Bislang sind Wards Vorwürfe gegen Todt ohne große Wirkung verpufft. Nicht, dass sie keine Substanz gehabt hätten, doch der Wahlkampf um das höchste Amt im Automobilweltverband wird zumindest in Motorsportkreisen von den Problemen der diversen Rennserien überschattet. Und die sind zu einem großen Teil hausgemacht. Ward wäre vielleicht besser beraten gewesen, auch auf die Defizite im Sport hinzuweisen.

Wer kandidiert, braucht 37 Einladungen

Die letzte Kampagne des Engländers zielt auf das wenig demokratische Wahlverfahren der FIA hin. Wer für die Präsidentenwahl kandidieren will, muss erst einmal Bürgschaften sammeln. Er braucht die Unterstützung von mindestens 37 Clubs. Damit hat ein Außenstehender praktisch keine Chance, sich für die Wahl überhaupt aufstellen zu lassen. Wo soll er so viele Bekennerbriefe herkriegen?

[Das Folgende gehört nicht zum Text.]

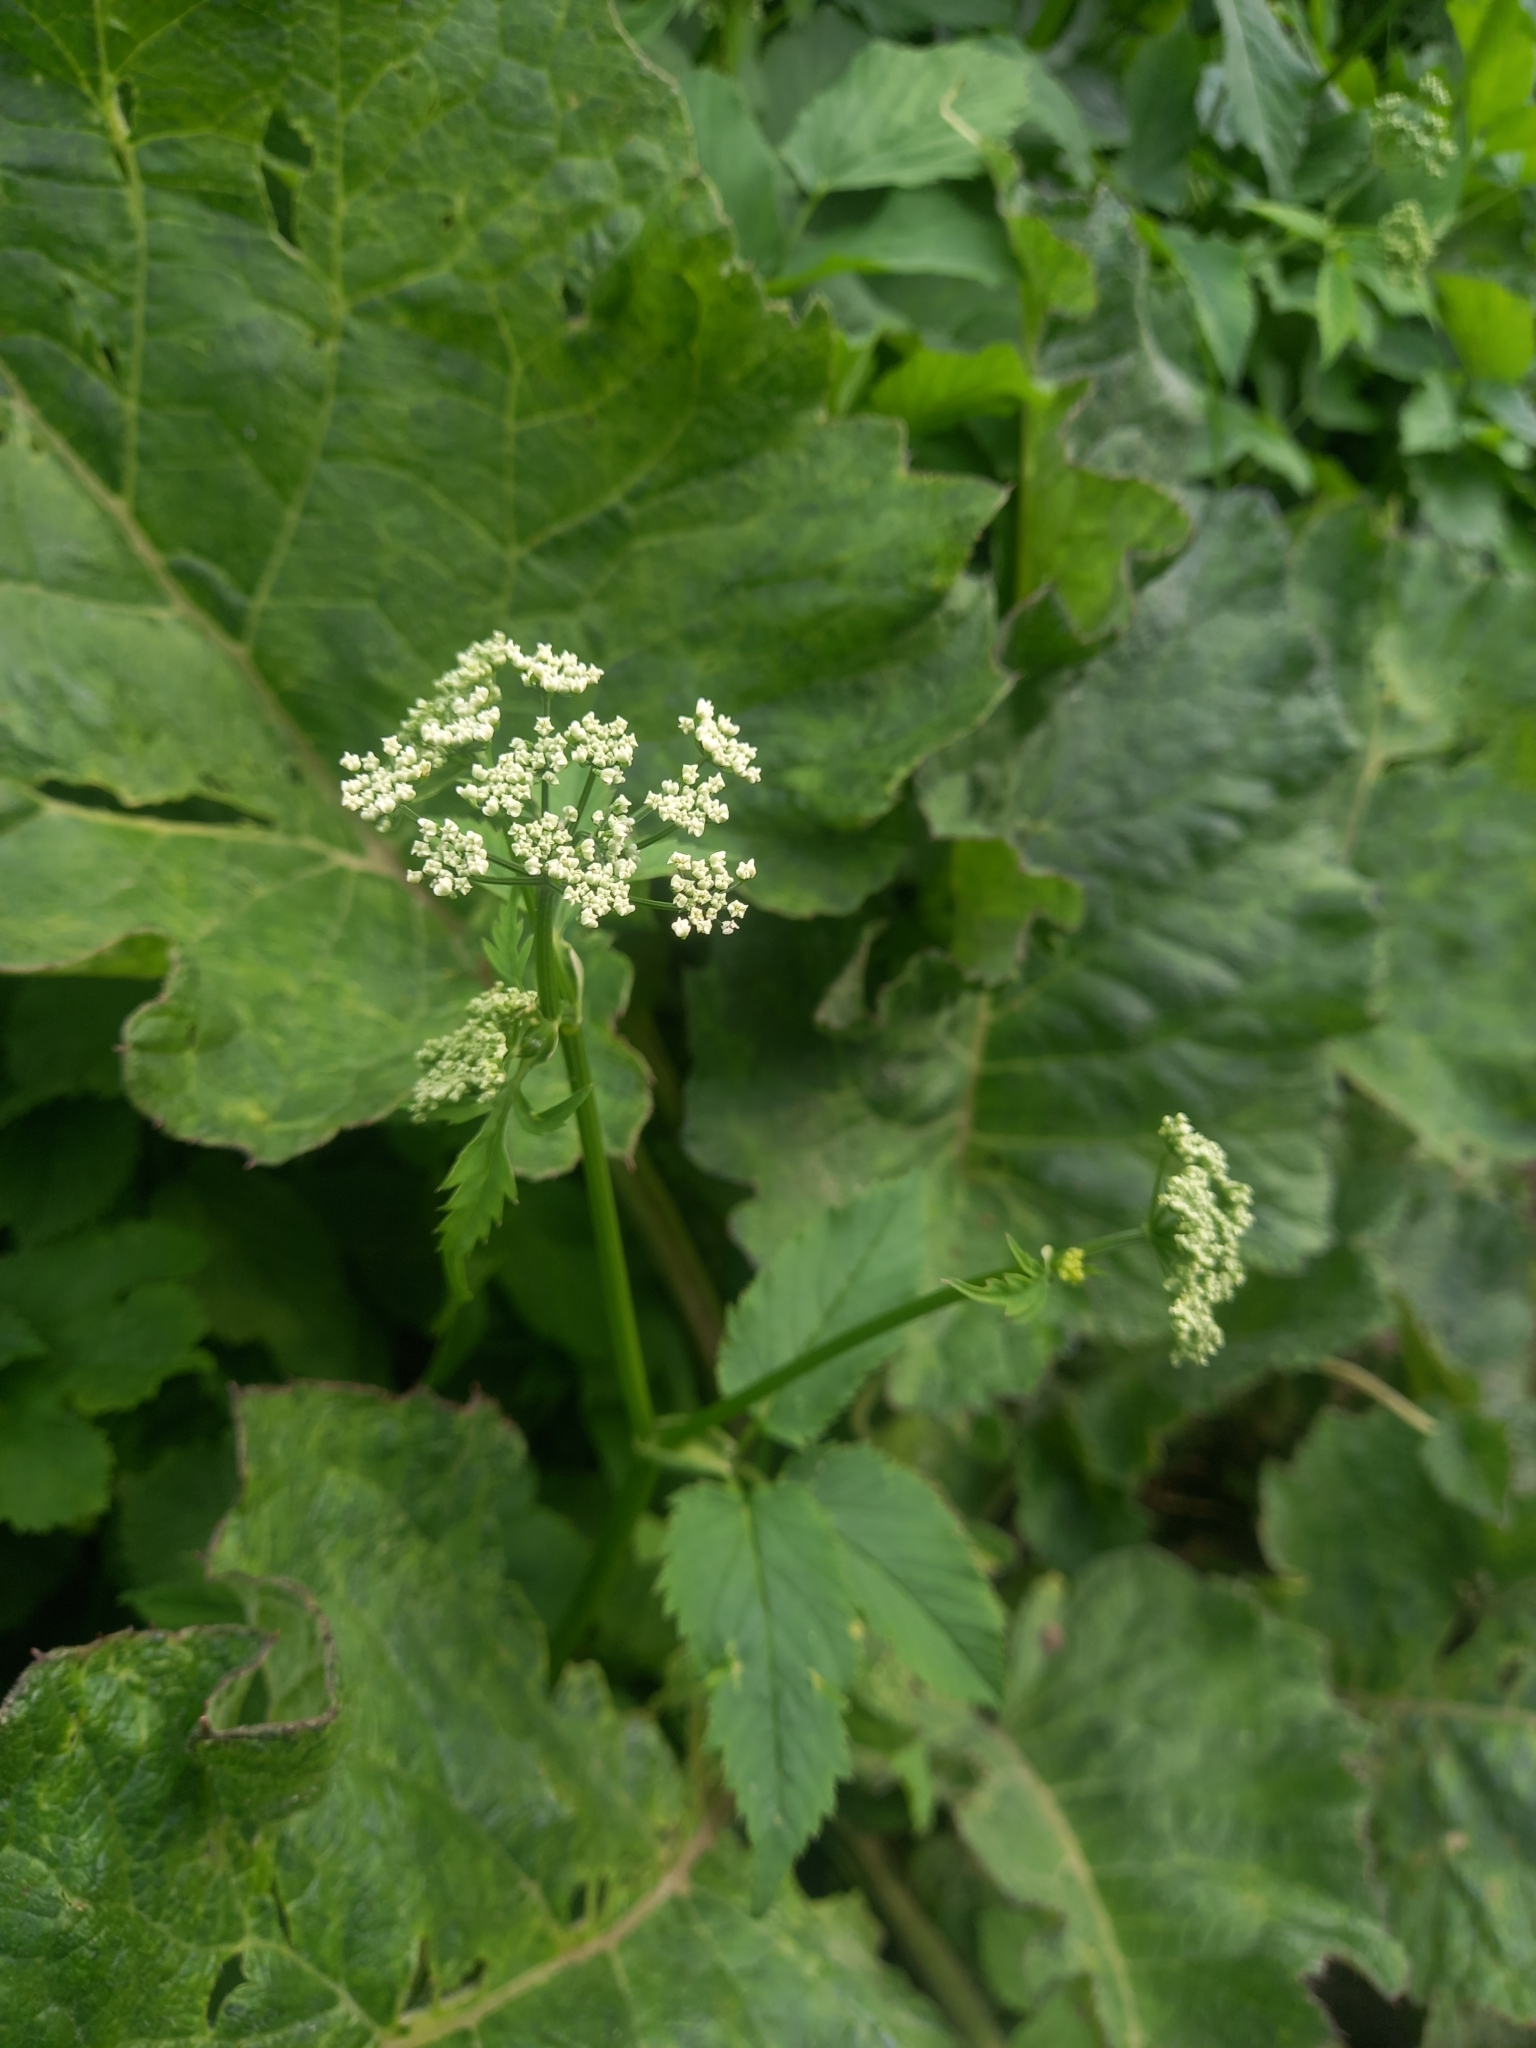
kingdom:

Ward hält diese Einstiegshürde, die höchste in der Geschichte der FIA, für "höchst undemokratisch" und begrüßt es, dass mehrere Automobilclubs die Generalversammlung gebeten haben, die Zahl auf 7 Empfehlungen pro Kandidat zu beschränken. Todts Gegenspieler erinnert jedoch daran, dass dieser Antrag in der Vergangenheit bereits zwei Mal durchfiel. Und damals hatten ihn so mächtige Clubs wie der amerikanische AAA und der ADAC gestellt.